Tiwai Point has frequently operated at a loss, such as in 2012 when it lost $548 million. Analyts have commented that the profitability of the smelter is most dependent on prices for electricity, alumina and the finished aluminium as well as the New Zealand dollar. Between 2008 and 2013, aluminium prices fell by more than 30 percent. Rio Tinto threatened to close the Tiwai Point smelter if it could not get a cheaper deal for electricity from retailer Meridian, or the Government failed to give it a substantial subsidy to cover losses.

Much media commentary in April 2013 focused on the impact of closure on both domestic power prices and share prices when the State Owned Enterprise and electricity generator Mighty River Power would be partially sold off to private investors. NZAS produced a report which claimed that if the smelter closed, there would be a permanent loss to Southland's GDP of about 7-8 percent and that 2-3 percent of Southland's population could move out of the region. Invercargill mayor Tim Shadbolt said it was a myth that closing the smelter would result in lower prices, and vowed to keep it open.

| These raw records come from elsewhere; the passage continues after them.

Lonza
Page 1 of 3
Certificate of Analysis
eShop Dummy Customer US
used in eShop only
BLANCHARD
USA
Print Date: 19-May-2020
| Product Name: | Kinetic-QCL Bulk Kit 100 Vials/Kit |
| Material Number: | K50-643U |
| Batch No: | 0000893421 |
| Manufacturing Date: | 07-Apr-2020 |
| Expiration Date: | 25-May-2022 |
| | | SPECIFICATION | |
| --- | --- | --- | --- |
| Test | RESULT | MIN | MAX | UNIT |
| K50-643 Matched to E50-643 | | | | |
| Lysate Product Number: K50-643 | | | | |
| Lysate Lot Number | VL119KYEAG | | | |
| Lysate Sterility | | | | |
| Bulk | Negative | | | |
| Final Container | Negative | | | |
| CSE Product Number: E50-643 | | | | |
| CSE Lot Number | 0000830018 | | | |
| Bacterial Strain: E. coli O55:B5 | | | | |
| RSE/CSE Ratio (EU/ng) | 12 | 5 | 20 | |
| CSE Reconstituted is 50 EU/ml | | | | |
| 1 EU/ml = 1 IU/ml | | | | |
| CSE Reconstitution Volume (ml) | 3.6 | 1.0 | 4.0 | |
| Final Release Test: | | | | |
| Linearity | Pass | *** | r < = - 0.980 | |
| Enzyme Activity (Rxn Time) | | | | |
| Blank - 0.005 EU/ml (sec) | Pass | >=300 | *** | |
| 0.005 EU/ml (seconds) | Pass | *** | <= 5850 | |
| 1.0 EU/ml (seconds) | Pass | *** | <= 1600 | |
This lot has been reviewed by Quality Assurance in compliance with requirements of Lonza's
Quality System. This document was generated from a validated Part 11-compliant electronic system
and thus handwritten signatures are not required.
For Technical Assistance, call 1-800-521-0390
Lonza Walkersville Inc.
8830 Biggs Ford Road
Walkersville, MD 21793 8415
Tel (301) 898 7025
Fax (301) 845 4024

In August 2013, the New Zealand government agreed to make a $30 million payment to NZAS as a deal to support the smelter and to save jobs, exchange for agreeing the smelter cannot be closed before January 2017. Finance Minister Bill English said the Government would make no further contribution to support it, which he reiterated in 2015 following speculation that Rio Tinto was seeking to sell the smelter.

In 2016, an analyst First New Zealand Capital (FCNZ) utilities said that the smelter was thought to be breaking even, and that favourable currency rates and low alumina prices were helping matters.

Environmental effects

Aluminium smelting via the Hall-Héroult process produces carbon dioxide as a by-product. The basic reaction is Al2O3 → 2Al + 3O; if all the oxygen at the red-hot carbon anode becomes carbon monoxide (that subsequently becomes carbon dioxide) then for one tonne of aluminium, 1.55 tonnes of CO would result, becoming 2.4 tonnes of CO2. However, if all the oxygen went directly to CO2, then 1.56 tonnes of CO2 would result. At the stated rate of 1.97 tonnes of carbon dioxide per tonne of aluminium, the production of 272,000 tonnes of aluminium in a year would emit 535,000 tonnes of carbon dioxide. In 2007, Tom Campbell, the chief executive of majority owner Rio Tinto Aluminium NZ, said that the smelter was among the top 5% of the world's 250 aluminium smelters in terms of low emissions. Metal produced by Tiwai Point is marketed under the RenewAl brand, which guarantees that less than four tonnes of CO2 is emitted for every tonne of aluminium produced.